→ **DIRECTIONS**:
Strip the pictures and reproduce the rest of the listing exactly.

____ RECORDS

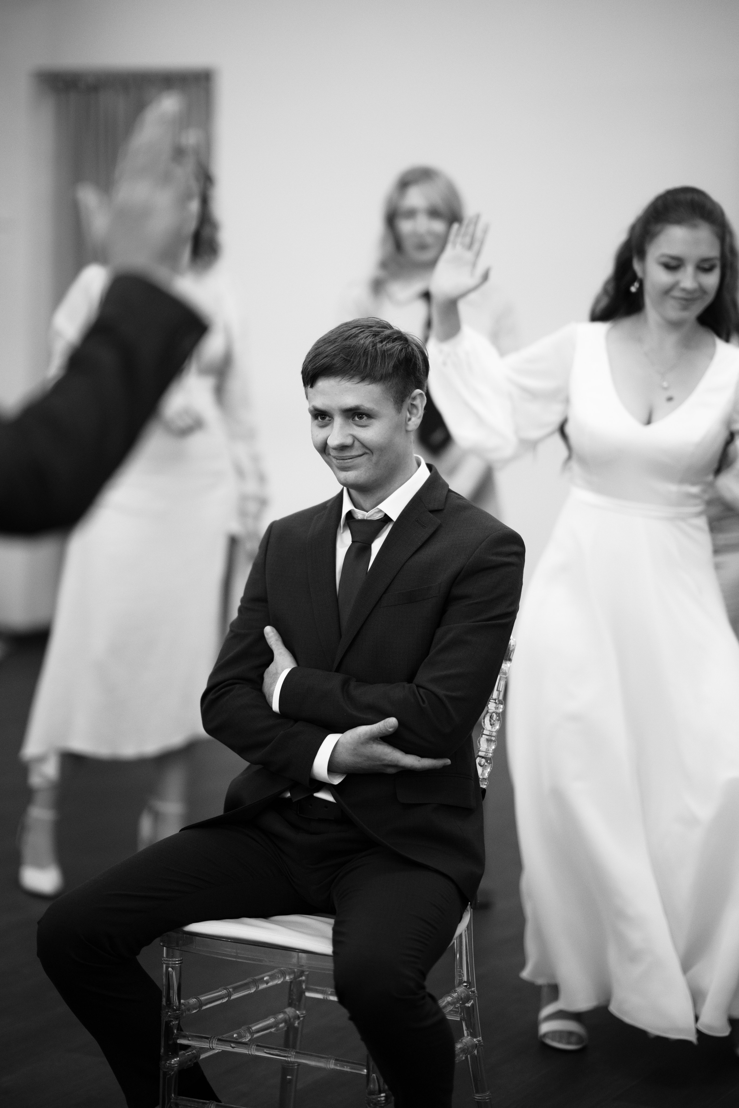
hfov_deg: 16.1
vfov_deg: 23.9
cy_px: 554
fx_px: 2617
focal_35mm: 85
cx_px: 370
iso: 1600
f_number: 1.4
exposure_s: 1/320
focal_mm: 85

________

→ **TASK OUTPUT**:
hfov_deg: 16.1
vfov_deg: 23.9
cy_px: 554
fx_px: 2617
focal_35mm: 85
cx_px: 370
iso: 1600
f_number: 1.4
exposure_s: 1/320
focal_mm: 85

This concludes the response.